Sugar to butter ratio: 4:1. (6 cups sugar / 4 parts sugar) = 1.5. So, we need 1.5 x 1 = 1.5 cups of butter.
Problem B Solution:
(120 employees / 10 employees per supervisor) = 12 supervisors.
(12 supervisors / 2 supervisors per team leader) = 6 team leaders.
Objective: Teach students to solve complex problems involving geometric concepts.
Activity: "The Foundation Cost." Present a scenario: "You are pouring a circular concrete foundation with a radius of 10 feet and a depth of 1 foot. The concrete costs $200 per cubic yard. What is the total cost of the concrete? (Note: 1 cubic yard = 27 cubic feet)."
Hands-On Application: "Let's break down the geometry and the math."
The Math:
Volume of a cylinder is V = πr²h.
V = π x (10 ft)² x 1 ft = 314.16 cubic feet.
Convert volume to cubic yards: 314.16 ft³ / 27 ft³/yd³ = 11.64 cubic yards.
Calculate the cost: 11.64 yds³ x $200/yd³ = $2,328.
The "How-To": The physical model will demonstrate the components of the formula.
a. Tell students: "This can of tuna is a cylinder, just like our foundation."
b. Have a student use a ruler to measure the radius (distance from center to edge) and the height of the can.

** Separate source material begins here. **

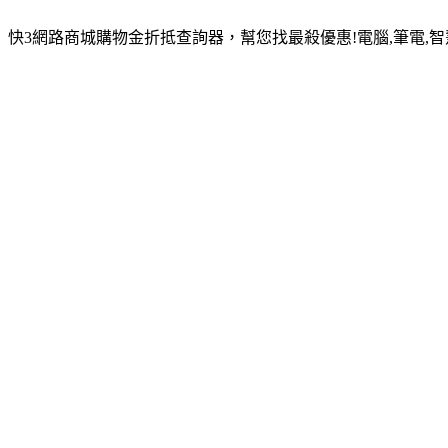
快3網路商城購物金折抵查詢器，幫您找最殺優惠!電腦,筆電,智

c. Have them use their measurements to calculate the volume of the can using the same formula: V = πr²h.
d. Tell them: "Just like with our can, the volume of the foundation is found by multiplying the area of the circular base by its height. Once we have the volume, we can figure out the cost."
Practice Problems:
Problem A: You are painting a rectangular wall that is 20 feet long and 8 feet high. A single can of paint covers 40 square meters. How many cans of paint do you need? (Note: 1 meter = 3.28 feet).
Problem B: A cylindrical grain silo has a radius of 10 meters and a height of 20 meters. The grain weighs 50 lbs per cubic foot. What is the total weight of the grain in the silo in pounds? (Note: 1 meter = 3.28 feet).
Solutions:
Problem A Solution:
Wall Area = 20 ft x 8 ft = 160 sq. feet.
Convert area to square meters: 160 sq. ft / (3.28 ft/m)² = 160 / 10.76 = 14.87 sq. meters.
Cans needed = 14.87 sq. meters / 40 sq. meters per can = 0.37 cans, so you need 1 can.
Problem B Solution:
Silo Volume (in cubic meters) = V = πr²h = π x (10m)² x 20m = 6,283.19 cubic meters.
Convert volume to cubic feet: 6,283.19 m³ x (3.28 ft/m)³ = 6,283.19 x 35.31 = 221,800 cubic feet.
Total Weight = 221,800 cu. ft x 50 lbs/cu. ft = 11,090,000 lbs.